### Exercise requirements
Copy out exactly the lines below that run from the one holding "Business Class on a 6-Hour" to the one holding "POPULAR MODHOP", keeping both of those lines and no others.

Collected data:
* * *

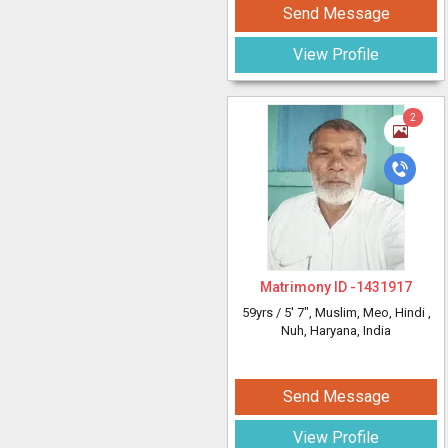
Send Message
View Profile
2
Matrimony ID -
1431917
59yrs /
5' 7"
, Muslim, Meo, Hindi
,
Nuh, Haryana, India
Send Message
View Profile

* * *

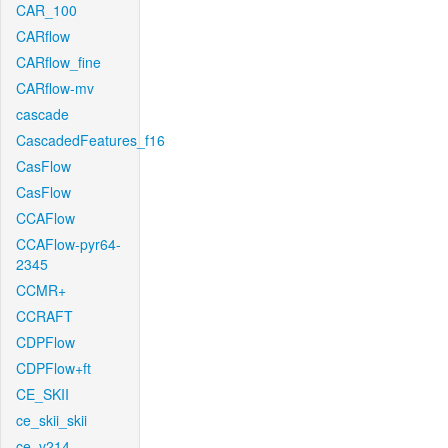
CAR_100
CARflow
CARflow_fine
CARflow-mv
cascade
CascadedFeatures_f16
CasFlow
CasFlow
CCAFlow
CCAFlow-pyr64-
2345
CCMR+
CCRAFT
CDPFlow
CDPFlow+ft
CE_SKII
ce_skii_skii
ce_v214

* * *

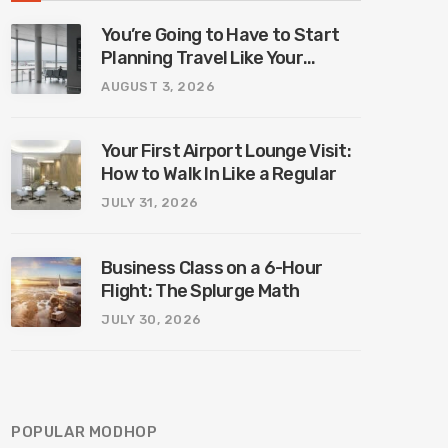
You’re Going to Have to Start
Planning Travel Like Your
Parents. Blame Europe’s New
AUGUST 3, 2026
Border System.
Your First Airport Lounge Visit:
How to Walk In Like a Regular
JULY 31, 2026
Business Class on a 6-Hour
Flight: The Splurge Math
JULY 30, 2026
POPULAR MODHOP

* * *

### Written answer
Business Class on a 6-Hour
Flight: The Splurge Math
JULY 30, 2026
POPULAR MODHOP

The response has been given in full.